“VIVER MAL” E SEU MOSAICO DE SOFRIMENTOS.

Por Celso Sabadin.

Não se confunda: estreou na última quarta-feira em cinemas brasileiros o drama português “Viver Mal”, com roteiro e direção de João Canijo. O outro filme de Canijo que estreou há algumas semanas por aqui se chama “Mal Viver”. E um completa o outro. Não se trata de continuação, mas da mesma história, agora narrada sob outro ponto de vista.

“Mal Viver” coloca em rota de colisão autodestrutiva três gerações de mulheres que se agridem verbalmente durante duas horas de projeção em um hotel de propriedade da família das protagonistas. “Viver Mal” mostra a mesma situação, no mesmo tempo e no mesmo espaço, mas agora a partir da percepção dos hóspedes deste hotel. Um homem vive dividido entre dar atenção a sua mulher e o espaço que ocupa a sua mãe entre eles. Uma mãe dominadora incentiva o casamento da filha para facilitar a sua relação amorosa com o genro. Outra mãe vive através da filha, impedindo-a de tomar as suas próprias decisões. São três núcleos familiares originários de três peças teatrais nas quais o filme se baseou.

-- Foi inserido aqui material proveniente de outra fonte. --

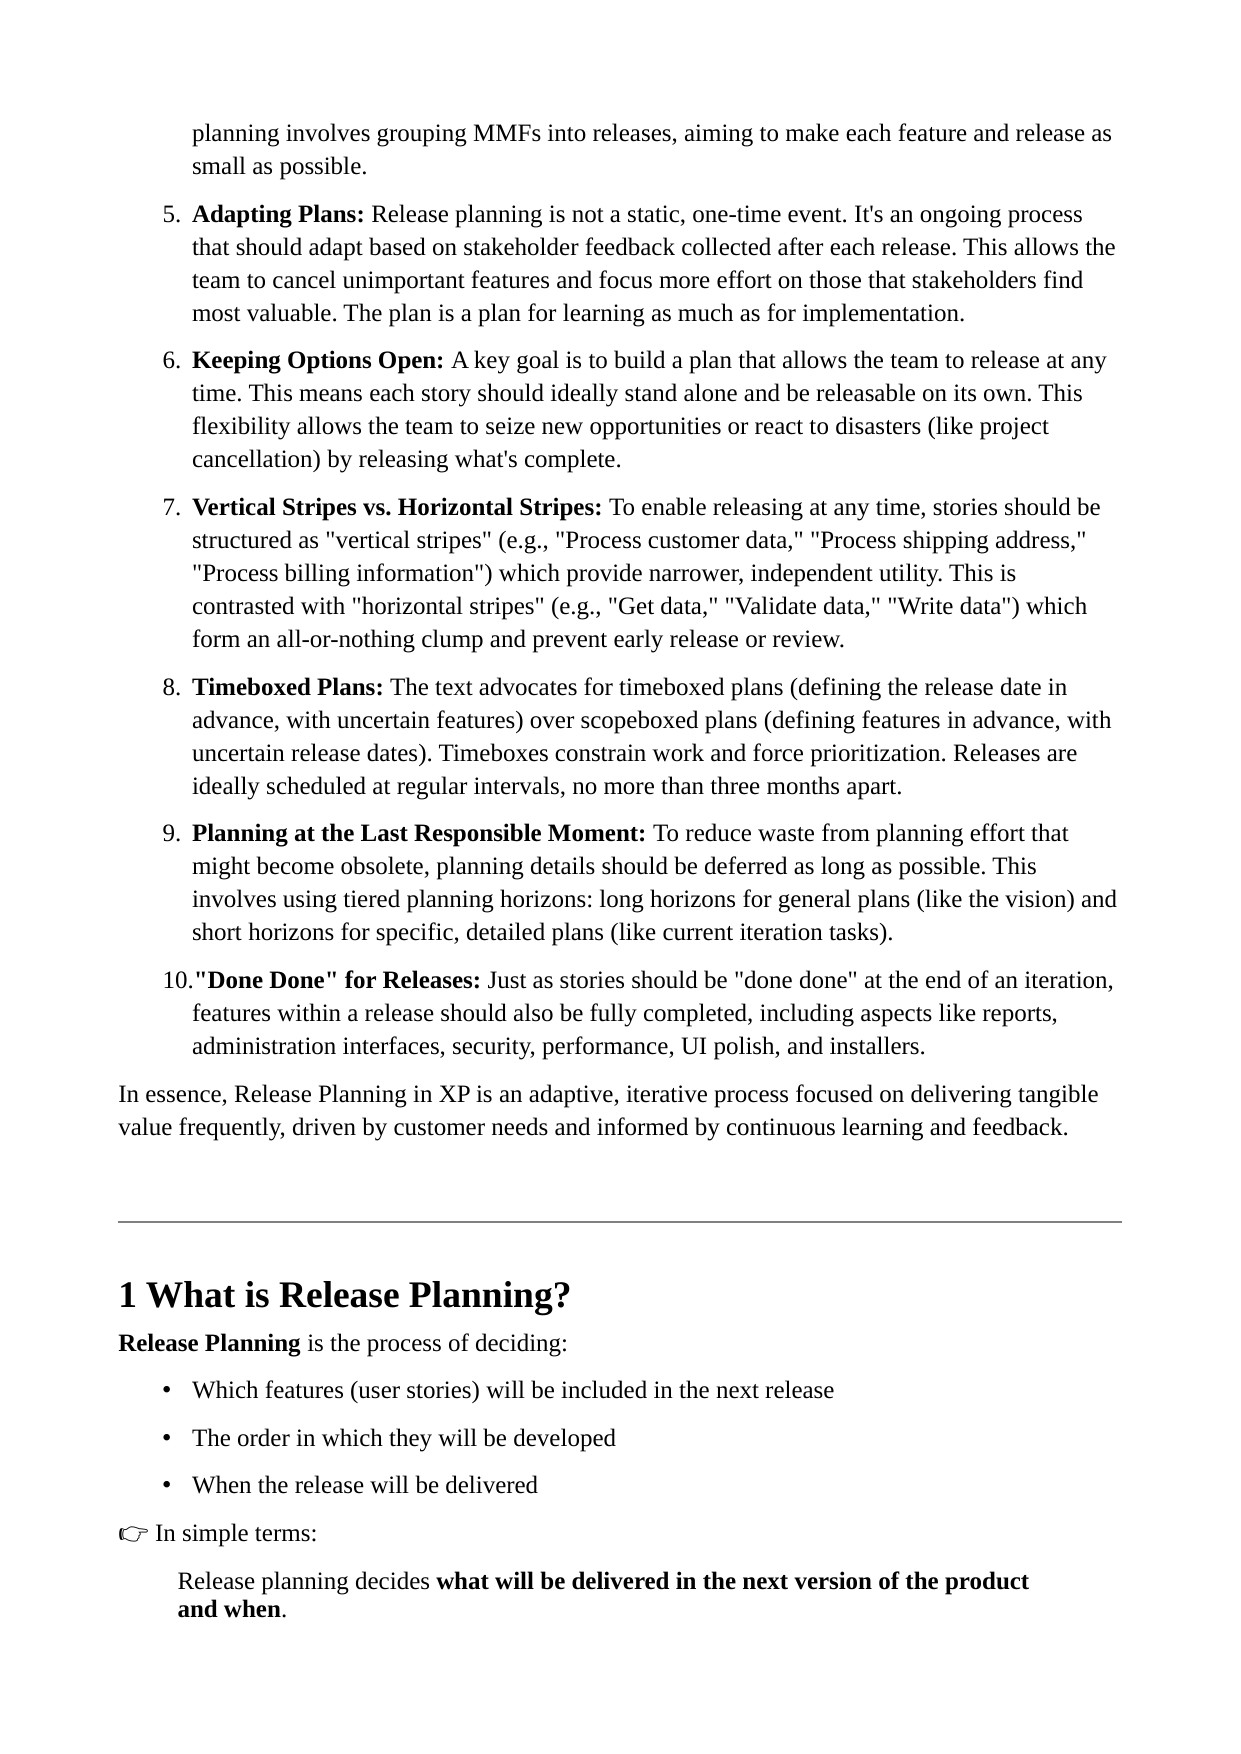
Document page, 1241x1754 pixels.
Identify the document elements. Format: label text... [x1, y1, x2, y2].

list Adapting Plans: Release planning is not a static, one-time event. It's an ongoing process that should adapt based on stakeholder feedback collected after each release. This allows the team to cancel unimportant features and focus more effort on those that stakeholders find most valuable. The plan is a plan for learning as much as for implementation. [162, 199, 1122, 327]
list "Done Done" for Releases: Just as stories should be "done done" at the end of an iteration, features within a release should also be fully completed, including aspects like reports, administration interfaces, security, performance, UI polish, and installers. [162, 965, 1122, 1060]
text In essence, Release Planning in XP is an adaptive, iterative process focused on delivering tangible value frequently, driven by customer needs and informed by continuous learning and feedback. [118, 1079, 1122, 1141]
subtitle 1 What is Release Planning? [118, 1272, 1122, 1315]
list planning involves grouping MMFs into releases, aiming to make each feature and release as small as possible. [162, 118, 1122, 180]
list When the release will be delivered [162, 1471, 1122, 1499]
list The order in which they will be developed [162, 1423, 1122, 1452]
list Which features (user stories) will be included in the next release [162, 1375, 1122, 1404]
list Timeboxed Plans: The text advocates for timeboxed plans (defining the release date in advance, with uncertain features) over scopeboxed plans (defining features in advance, with uncertain release dates). Timeboxes constrain work and force prioritization. Releases are ideally scheduled at regular intervals, no more than three months apart. [162, 672, 1122, 799]
text Release planning decides what will be delivered in the next version of the product and when. [177, 1566, 1063, 1623]
list Vertical Stripes vs. Horizontal Stripes: To enable releasing at any time, stories should be structured as "vertical stripes" (e.g., "Process customer data," "Process shipping address," "Process billing information") which provide narrower, independent utility. This is contrasted with "horizontal stripes" (e.g., "Get data," "Validate data," "Write data") which form an all-or-nothing clump and prevent early release or review. [162, 492, 1122, 653]
text 👉 In simple terms: [118, 1518, 1122, 1547]
text Release Planning is the process of deciding: [118, 1328, 1122, 1356]
list Keeping Options Open: A key goal is to build a plan that allows the team to release at any time. This means each story should ideally stand alone and be releasable on its own. This flexibility allows the team to seize new opportunities or react to disasters (like project cancellation) by releasing what's complete. [162, 345, 1122, 473]
list Planning at the Last Responsible Moment: To reduce waste from planning effort that might become obsolete, planning details should be deferred as long as possible. This involves using tiered planning horizons: long horizons for general plans (like the vision) and short horizons for specific, detailed plans (like current iteration tasks). [162, 818, 1122, 946]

O universo de Canijo é novamente povoado por relações doentias nas quais sofrimentos psicológicos se entrelaçam pelas finas paredes do hotel. Traições, chantagens, agressões e rancores entre personagens cruéis e manipuladores se apresentam via jogos de enquadramentos e montagens que compõem um enigmático exercício de estilo cinematográfico. Sobreposições de reflexos e diálogos paralelos repetem-se diante do público e às costas dos personagens, formando um mosaico audiovisual que não raramente se mostra vazio, em função de seu rarefeito conteúdo.

“É tudo uma chatice”, ou “uma conversa de merda”, no dizer dos personagens do filme.

 

Quem é o diretor

O cineasta português João Canijo, nasceu no Porto, em 1957. Foi estudante de História, na Faculdade de Letras da Universidade do Porto, entre 1978 e 1980. Abandonou esses estudos para se dedicar ao cinema, tendo sido assistente de realização de Manoel de Oliveira, Wim Wenders, Alain Tanner e Werner Schroeter. Em 1988, realizou seu primeiro filme “Três Menos Eu”, selecionado para o Festival de Rotterdam. Participa do Festival de Cannes, na mostra Un Certain Regard por duas edições: em 2001, com “Ganhar a Vida”, um drama trágico protagonizado pela atriz Rita Blanco que participou de diversos filmes de Canijo como “Três menos eu”, “Filha da mãe”, além dos mais recentes; e com “Noite Escura”, em 2004, que foi o filme português escolhido como candidato ao Oscar de Melhor Filme Estrangeiro daquele ano. “Mal Viver” recebeu o Urso de Prata, Prêmio do Júri, no Festival de Berlim 2023 e “Viver Mal” participou da mostra Encounters, também em Berlim.